Timing belt wear fromp abrasionFigure 16 shows an important worn Gates Poly Chain® GT®2 belt that function in a severe abrasive environment. Sprocket wear is basically quick in abrasive environments; therefore, sprockets must be changed along with belts. To increase the lifetime of belts and sprockets, a sealed guard that is pressurized with clean air may be mounted to help dissipation of abrasive particles and contaminates.

Heat Degradation

When rubber belts are running in high temperatures (greater than 185°F) for improve periods of time, the rubber hardens resulting in back cracking due to bending. These cracks normally remain parallel to the belt teeth and basically happens over land areas (in between belt teeth), as showed in Figure 17. Timing belt cracking from high temperatureBelts basically fail because of tooth shear, which often leads to traction cord fracture.

High-temperature rubber belt constructions are available.

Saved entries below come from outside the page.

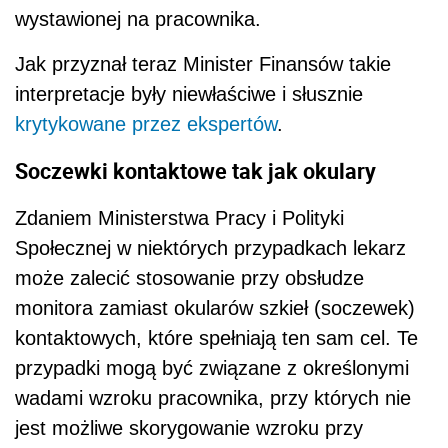
wystawionej na pracownika.
Jak przyznał teraz Minister Finansów takie
interpretacje były niewłaściwe i słusznie
krytykowane przez ekspertów
.
Soczewki kontaktowe tak jak okulary
Zdaniem Ministerstwa Pracy i Polityki
Społecznej w niektórych przypadkach lekarz
może zalecić stosowanie przy obsłudze
monitora zamiast okularów szkieł (soczewek)
kontaktowych, które spełniają ten sam cel. Te
przypadki mogą być związane z określonymi
wadami wzroku pracownika, przy których nie
jest możliwe skorygowanie wzroku przy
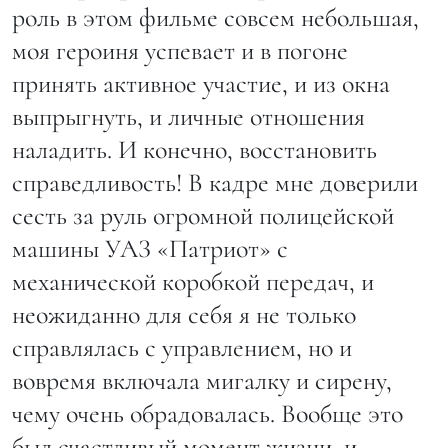
роль в этом фильме совсем небольшая,
моя героиня успевает и в погоне
принять активное участие, и из окна
выпрыгнуть, и личные отношения
наладить. И конечно, восстановить
справедливость! В кадре мне доверили
сесть за руль огромной полицейской
машины УАЗ «Патриот» с
механической коробкой передач, и
неожиданно для себя я не только
справлялась с управлением, но и
вовремя включала мигалку и сирену,
чему очень обрадовалась. Вообще это
был счастливый момент жизни, и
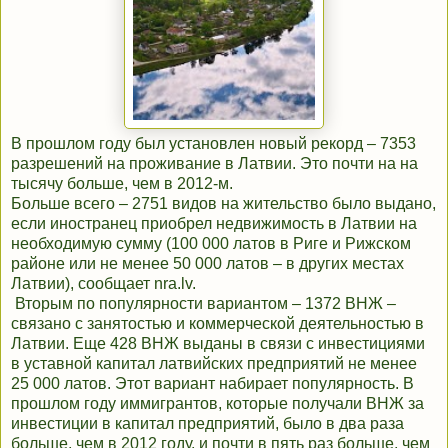
В прошлом году был установлен новый рекорд – 7353
разрешений на проживание в Латвии. Это почти на на
тысячу больше, чем в 2012-м.
Больше всего – 2751 видов на жительство было выдано,
если иностранец приобрел недвижимость в Латвии на
необходимую сумму (100 000 латов в Риге и Рижском
районе или не менее 50 000 латов – в других местах
Латвии), сообщает nra.lv.
Вторым по популярности вариантом – 1372 ВНЖ –
связано с занятостью и коммерческой деятельностью в
Латвии. Еще 428 ВНЖ выданы в связи с инвестициями
в уставной капитал латвийских предприятий не менее
25 000 латов. Этот вариант набирает популярность. В
прошлом году иммигрантов, которые получали ВНЖ за
инвестиции в капитал предприятий, было в два раза
больше, чем в 2012 году, и почти в пять раз больше, чем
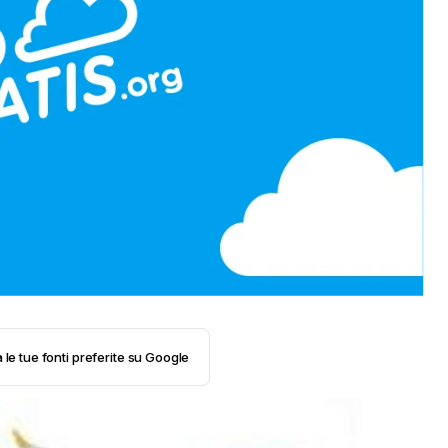
 le tue fonti preferite su Google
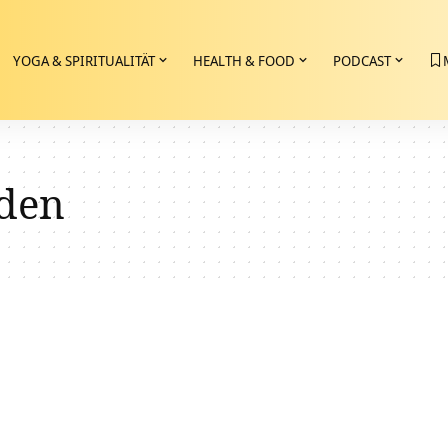
YOGA & SPIRITUALITÄT
HEALTH & FOOD
PODCAST
eden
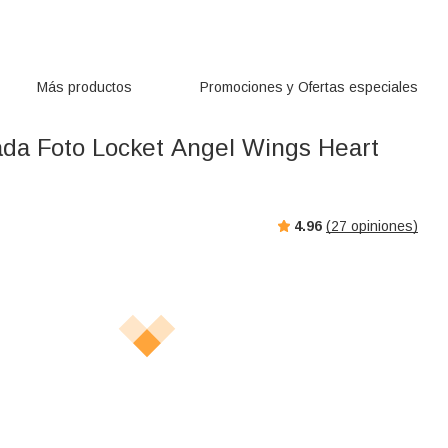
Más productos
Promociones y Ofertas especiales
ada Foto Locket Angel Wings Heart
4.96
(
27
opiniones)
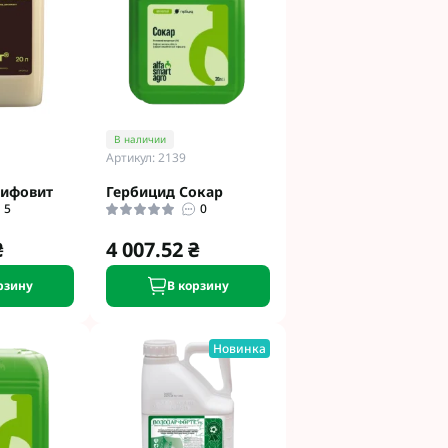
и
етинг
 Укравит
 Сингента под
В наличии
Артикул: 2139
 Сингента Под
лифовит
Гербицид Сокар
5
0
₴
4 007.52 ₴
рзину
В корзину
од Раундап
Новинка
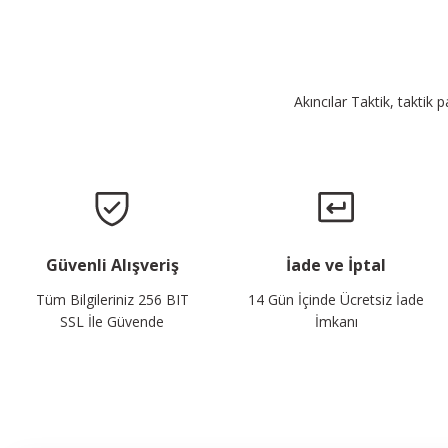
Akıncılar Taktik, taktik 
Güvenli Alışveriş
İade ve İptal
Tüm Bilgileriniz 256 BIT
14 Gün İçinde Ücretsiz İade
SSL İle Güvende
İmkanı
E-Bülten Listemize Kaydolun, Avantaj ve Fırsatları Yak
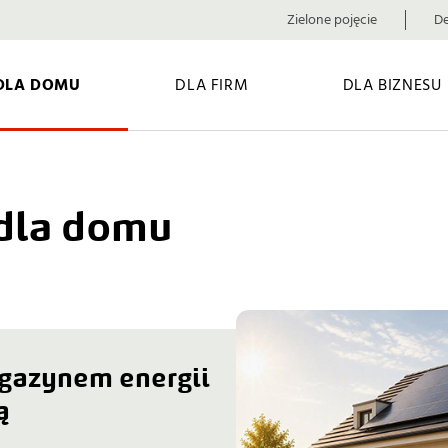
Zielone pojęcie
De
DLA DOMU
DLA FIRM
DLA BIZNESU
dla domu
gazynem energii 
ą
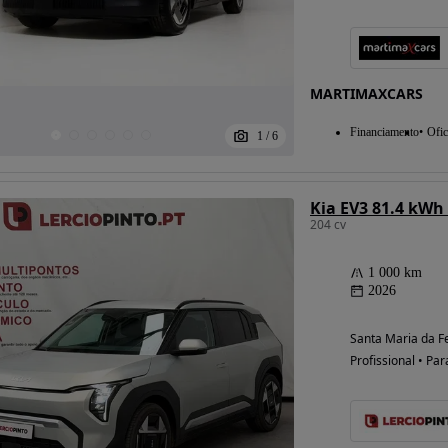
Possibilidade de
MARTIMAXCARS
financiamento
Financiamento
Ofic
1
/
6
Kia EV3 81.4 kWh
204 cv
1 000 km
2026
Santa Maria da Fe
Profissional • Par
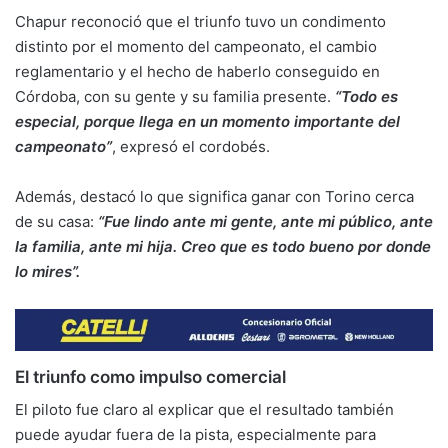
Chapur reconoció que el triunfo tuvo un condimento
distinto por el momento del campeonato, el cambio
reglamentario y el hecho de haberlo conseguido en
Córdoba, con su gente y su familia presente.
“Todo es
especial, porque llega en un momento importante del
campeonato”
, expresó el cordobés.
Además, destacó lo que significa ganar con Torino cerca
de su casa:
“Fue lindo ante mi gente, ante mi público, ante
la familia, ante mi hija. Creo que es todo bueno por donde
lo mires”.
El triunfo como impulso comercial
El piloto fue claro al explicar que el resultado también
puede ayudar fuera de la pista, especialmente para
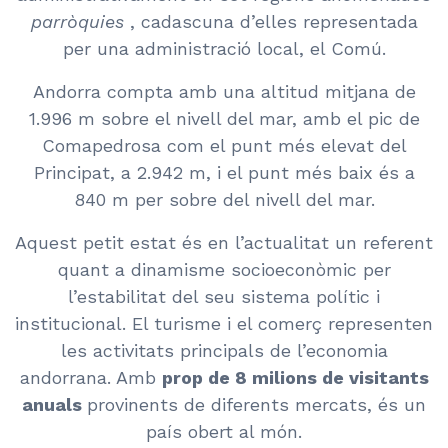
parròquies
, cadascuna d’elles representada
per una administració local, el Comú.
Andorra compta amb una altitud mitjana de
1.996 m sobre el nivell del mar, amb el pic de
Comapedrosa com el punt més elevat del
Principat, a 2.942 m, i el punt més baix és a
840 m per sobre del nivell del mar.
Aquest petit estat és en l’actualitat un referent
quant a dinamisme socioeconòmic per
l’estabilitat del seu sistema polític i
institucional. El turisme i el comerç representen
les activitats principals de l’economia
andorrana. Amb
prop de 8 milions de visitants
anuals
provinents de diferents mercats, és un
país obert al món.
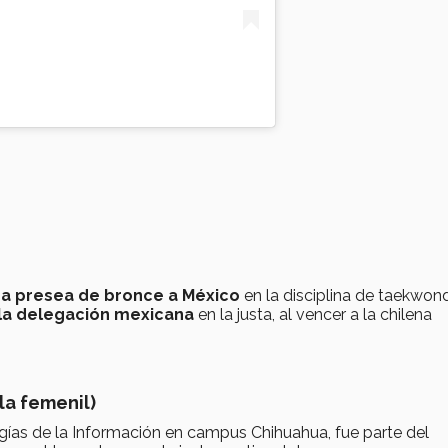
na presea de bronce a México
en la disciplina de taekwon
la delegación mexicana
en la justa, al vencer a la chilena
la femenil)
gías de la Información en campus Chihuahua, fue parte del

These special belt conception help to ameliorate belt work. To define if a special high-temperature belt conception will improve the belt performance, contact a Gates Representative.

The urethane material used in belts such as Poly Chain® GT® Carbon® belts is thermoplastic and has a melting point. When submitted to environmental temperatures in more than 185°F, the teeth could begin to deform and melt. Furthermore, the traction cord to urethane adhesion loses its integrity.
Timing belt melting from high temperature

Figure 18 shows a Poly Chain® GT®2 belt that was submitted to a severe environmental temperature.


Chemical Degradation

Rubber belts submitted to either organic solvent vapors or ozone will be similar as belts that have been submitted to severe environmental temperatures. The rubber will harden and belts will show back cracking. The cracking pattern will differ, though, in that the compound hardening happens usually at a surface level allowing cracks to form in both lateral and longitudinal directions. A “checkered” appearance could result.

Foreign Objects

Timing belt cord failure from debrisThe introduction of foreign items between a belt and sprocket often damages both belt teeth and traction cords. Traction cords often fracture internally (see Figure 19) or fail Timing belt crimp failure due to debrislater cause to crimping, as illustrated in Figure 20.
Once a portion of the traction cords have fractured, the remaining tensile strength of the belt has been decrease seriously. This generally results in a hard reduction in belt lifetime. If belt damage from debris is noticeable, the belt must be changed and the sprockets inspected for damage. Damaged sprockets must also be changed.